C’est l’un des principaux enseignements de cette étude : les Français sont de plus en plus concernés par le sort de leur centre-ville, notamment au sein des villes moyennes. Ainsi, 42 % des 1 000 personnes interrogées considèrent que leur centre-ville va mal. Un taux qui grimpe même à 56 % dans les villes de 50 000 à 100 000 habitants, soit une hausse de 20 points en l’espace d’un an ! Une perspective de déclin qui semble les inquiéter, en atteste le fait que dans les villes de plus de 50 000 habitants, 68 % des Français se déclarent attachés ou très attachés à leur cœur de ville. Une tendance qui contraste avec ce que l’on peut observer pour les résidents des agglomérations de moins de 50 000 habitants, qui apparaissent de leur côté résignés quant à l’avenir de leur centre-ville. Une majorité des sondés (51 %) affirment ainsi n’être pas vraiment, ou pas du tout, attachés à leur centre-ville.

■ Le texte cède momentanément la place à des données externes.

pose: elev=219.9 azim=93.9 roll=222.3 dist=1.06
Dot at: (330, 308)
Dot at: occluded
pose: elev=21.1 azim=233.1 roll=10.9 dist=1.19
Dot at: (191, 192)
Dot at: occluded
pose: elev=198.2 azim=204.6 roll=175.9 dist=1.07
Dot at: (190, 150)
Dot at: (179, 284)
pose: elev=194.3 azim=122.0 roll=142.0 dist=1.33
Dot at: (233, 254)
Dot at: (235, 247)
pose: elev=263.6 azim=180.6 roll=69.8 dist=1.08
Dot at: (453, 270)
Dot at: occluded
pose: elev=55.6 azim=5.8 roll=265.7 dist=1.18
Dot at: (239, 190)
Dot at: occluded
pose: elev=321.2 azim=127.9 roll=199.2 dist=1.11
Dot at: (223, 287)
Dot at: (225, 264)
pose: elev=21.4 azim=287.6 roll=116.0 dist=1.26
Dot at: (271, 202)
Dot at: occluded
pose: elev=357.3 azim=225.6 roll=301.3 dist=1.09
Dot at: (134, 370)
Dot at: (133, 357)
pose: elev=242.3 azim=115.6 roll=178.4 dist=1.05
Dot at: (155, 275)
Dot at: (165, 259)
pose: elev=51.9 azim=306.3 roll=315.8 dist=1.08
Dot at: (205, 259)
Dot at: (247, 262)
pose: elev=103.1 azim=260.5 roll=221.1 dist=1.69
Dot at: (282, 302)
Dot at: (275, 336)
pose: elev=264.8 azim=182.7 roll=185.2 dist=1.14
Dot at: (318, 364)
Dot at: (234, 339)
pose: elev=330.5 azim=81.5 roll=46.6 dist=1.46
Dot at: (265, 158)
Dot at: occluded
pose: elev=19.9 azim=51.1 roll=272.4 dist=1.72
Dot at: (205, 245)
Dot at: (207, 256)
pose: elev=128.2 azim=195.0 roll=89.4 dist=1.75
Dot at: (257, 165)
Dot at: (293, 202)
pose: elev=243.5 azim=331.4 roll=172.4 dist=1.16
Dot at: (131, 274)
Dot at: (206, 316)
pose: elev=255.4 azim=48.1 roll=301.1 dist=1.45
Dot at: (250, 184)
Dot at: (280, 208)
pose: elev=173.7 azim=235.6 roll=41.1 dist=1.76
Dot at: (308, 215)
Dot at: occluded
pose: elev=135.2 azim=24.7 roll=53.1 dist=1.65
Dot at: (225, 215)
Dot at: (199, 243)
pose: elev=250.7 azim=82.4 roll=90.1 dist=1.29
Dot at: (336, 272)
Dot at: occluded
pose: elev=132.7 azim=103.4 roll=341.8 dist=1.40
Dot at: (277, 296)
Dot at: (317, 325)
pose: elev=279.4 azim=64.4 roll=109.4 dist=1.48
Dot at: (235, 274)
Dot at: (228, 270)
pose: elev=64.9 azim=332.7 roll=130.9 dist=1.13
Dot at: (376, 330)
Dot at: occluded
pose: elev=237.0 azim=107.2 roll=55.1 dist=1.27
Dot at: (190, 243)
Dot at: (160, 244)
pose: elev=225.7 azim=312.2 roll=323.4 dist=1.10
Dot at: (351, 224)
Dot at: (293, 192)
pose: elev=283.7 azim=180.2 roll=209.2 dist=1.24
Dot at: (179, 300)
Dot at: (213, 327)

Lire aussi : Que pensent les Français des commerces de proximité ?

73% des Français se rendent au moins une fois par semaine en centre-ville

La visite hebdomadaire dans le centre-ville est surtout l’apanage des élèves ou étudiants (86%) et des 65 ans ou plus (85%). Au niveau des catégories d’agglomérations, 79% des habitants des villes de 50 000 à 100 000 habitants s’y rendent au moins une fois par semaine, une part qui grimpe à 85% dans les grandes agglomérations, et même à 98% à Paris. A l’inverse, c’est dans les villes de province de moins de 50 000 habitants (68%) et surtout au sein des zones rurales (59%) que l’on recense le moins de fréquentation.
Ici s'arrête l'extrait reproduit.